◆ **DATASET EXTRACT**:
- - - - - - -
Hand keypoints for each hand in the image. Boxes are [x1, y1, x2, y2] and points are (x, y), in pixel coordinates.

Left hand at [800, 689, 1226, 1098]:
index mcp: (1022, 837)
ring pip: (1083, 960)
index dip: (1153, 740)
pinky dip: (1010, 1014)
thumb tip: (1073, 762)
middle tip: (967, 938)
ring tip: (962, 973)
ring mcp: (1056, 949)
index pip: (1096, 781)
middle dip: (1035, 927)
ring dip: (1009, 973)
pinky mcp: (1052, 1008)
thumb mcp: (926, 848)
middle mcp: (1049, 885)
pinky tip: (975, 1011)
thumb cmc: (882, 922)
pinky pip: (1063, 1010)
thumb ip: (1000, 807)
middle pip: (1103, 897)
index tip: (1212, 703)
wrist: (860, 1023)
- - - - - - -
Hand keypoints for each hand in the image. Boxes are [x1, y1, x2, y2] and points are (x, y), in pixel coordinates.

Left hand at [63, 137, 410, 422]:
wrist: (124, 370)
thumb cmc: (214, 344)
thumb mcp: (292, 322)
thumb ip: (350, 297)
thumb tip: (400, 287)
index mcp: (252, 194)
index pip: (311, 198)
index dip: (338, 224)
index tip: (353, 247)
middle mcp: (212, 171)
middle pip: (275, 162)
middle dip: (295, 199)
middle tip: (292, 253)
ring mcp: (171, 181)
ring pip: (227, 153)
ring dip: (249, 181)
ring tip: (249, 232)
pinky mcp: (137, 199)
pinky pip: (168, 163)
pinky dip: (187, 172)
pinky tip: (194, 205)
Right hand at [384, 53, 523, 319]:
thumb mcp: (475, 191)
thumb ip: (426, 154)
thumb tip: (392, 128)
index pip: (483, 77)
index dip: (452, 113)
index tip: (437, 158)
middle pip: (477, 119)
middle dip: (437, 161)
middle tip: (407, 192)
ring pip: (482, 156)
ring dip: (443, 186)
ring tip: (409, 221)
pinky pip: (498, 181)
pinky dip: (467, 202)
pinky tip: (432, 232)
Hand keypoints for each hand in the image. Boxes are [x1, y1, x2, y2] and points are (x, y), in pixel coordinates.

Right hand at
- - - - - - -
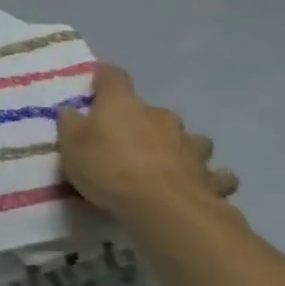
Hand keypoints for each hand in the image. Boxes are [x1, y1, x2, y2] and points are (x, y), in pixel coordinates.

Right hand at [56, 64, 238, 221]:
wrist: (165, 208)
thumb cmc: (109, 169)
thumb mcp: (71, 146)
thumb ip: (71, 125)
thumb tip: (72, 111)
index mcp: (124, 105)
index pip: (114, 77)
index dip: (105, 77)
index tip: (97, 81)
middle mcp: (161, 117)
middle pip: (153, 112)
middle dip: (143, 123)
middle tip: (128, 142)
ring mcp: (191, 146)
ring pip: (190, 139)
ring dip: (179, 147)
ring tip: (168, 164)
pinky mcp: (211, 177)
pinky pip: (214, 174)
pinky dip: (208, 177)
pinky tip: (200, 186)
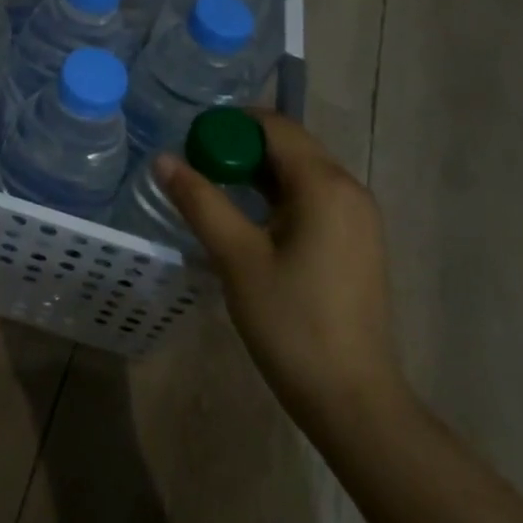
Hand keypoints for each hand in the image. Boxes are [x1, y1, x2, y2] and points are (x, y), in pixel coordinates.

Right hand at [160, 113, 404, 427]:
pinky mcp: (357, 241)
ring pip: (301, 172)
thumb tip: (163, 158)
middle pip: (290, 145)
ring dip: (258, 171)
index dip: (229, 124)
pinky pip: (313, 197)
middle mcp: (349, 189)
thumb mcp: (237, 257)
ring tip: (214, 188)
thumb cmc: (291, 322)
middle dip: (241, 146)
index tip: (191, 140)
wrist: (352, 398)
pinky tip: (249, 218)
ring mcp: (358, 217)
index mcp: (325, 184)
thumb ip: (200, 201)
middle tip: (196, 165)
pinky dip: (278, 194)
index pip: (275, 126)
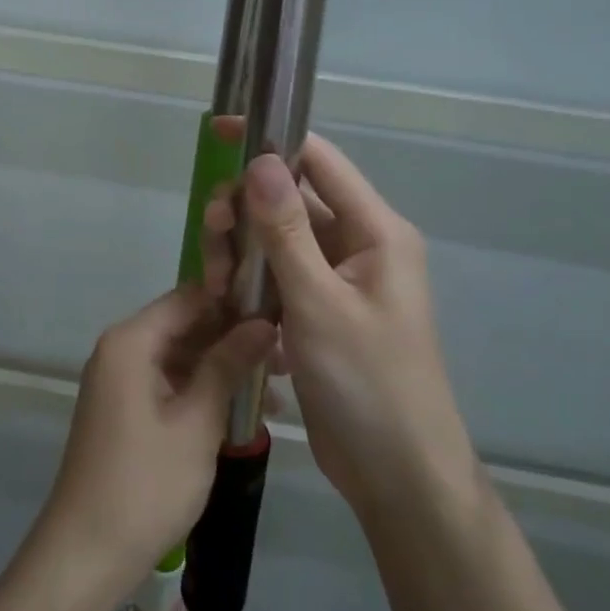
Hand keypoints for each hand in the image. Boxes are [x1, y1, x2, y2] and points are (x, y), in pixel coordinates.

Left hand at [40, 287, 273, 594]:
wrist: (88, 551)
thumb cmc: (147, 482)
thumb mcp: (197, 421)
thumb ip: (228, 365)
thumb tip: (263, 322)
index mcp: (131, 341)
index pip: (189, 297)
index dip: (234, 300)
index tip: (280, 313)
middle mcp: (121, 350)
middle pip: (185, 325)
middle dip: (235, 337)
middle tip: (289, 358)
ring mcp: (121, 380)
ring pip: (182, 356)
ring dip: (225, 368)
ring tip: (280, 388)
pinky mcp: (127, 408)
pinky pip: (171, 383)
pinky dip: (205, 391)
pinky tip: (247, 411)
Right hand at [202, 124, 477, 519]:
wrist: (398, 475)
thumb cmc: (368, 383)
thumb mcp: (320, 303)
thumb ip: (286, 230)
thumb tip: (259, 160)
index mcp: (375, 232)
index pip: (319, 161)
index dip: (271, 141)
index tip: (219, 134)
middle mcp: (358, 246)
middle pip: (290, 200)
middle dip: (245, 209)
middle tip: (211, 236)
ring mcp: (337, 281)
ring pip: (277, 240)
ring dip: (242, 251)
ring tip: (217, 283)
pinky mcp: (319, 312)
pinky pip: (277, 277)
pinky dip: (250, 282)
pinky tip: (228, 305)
- - - - - - -
◆ **ACTION ITEM**: Please reproduce, exactly as they appear above, the lines from the line containing "ring dip: (258, 171)" up to and including the line containing "index pip: (275, 126)".

◆ **WRITTEN ANSWER**:
ring dip: (258, 171)
index dip: (229, 124)
pinky pip: (313, 197)
middle mcp: (349, 189)
thumb mcp: (237, 257)
ring tip: (214, 188)
thumb cmc: (291, 322)
middle dip: (241, 146)
index tip: (191, 140)
wrist: (352, 398)
pinky tip: (249, 218)
ring mcp: (358, 217)
index mcp: (325, 184)
thumb ip: (200, 201)
middle tip: (196, 165)
pinky dip: (278, 194)
index pip: (275, 126)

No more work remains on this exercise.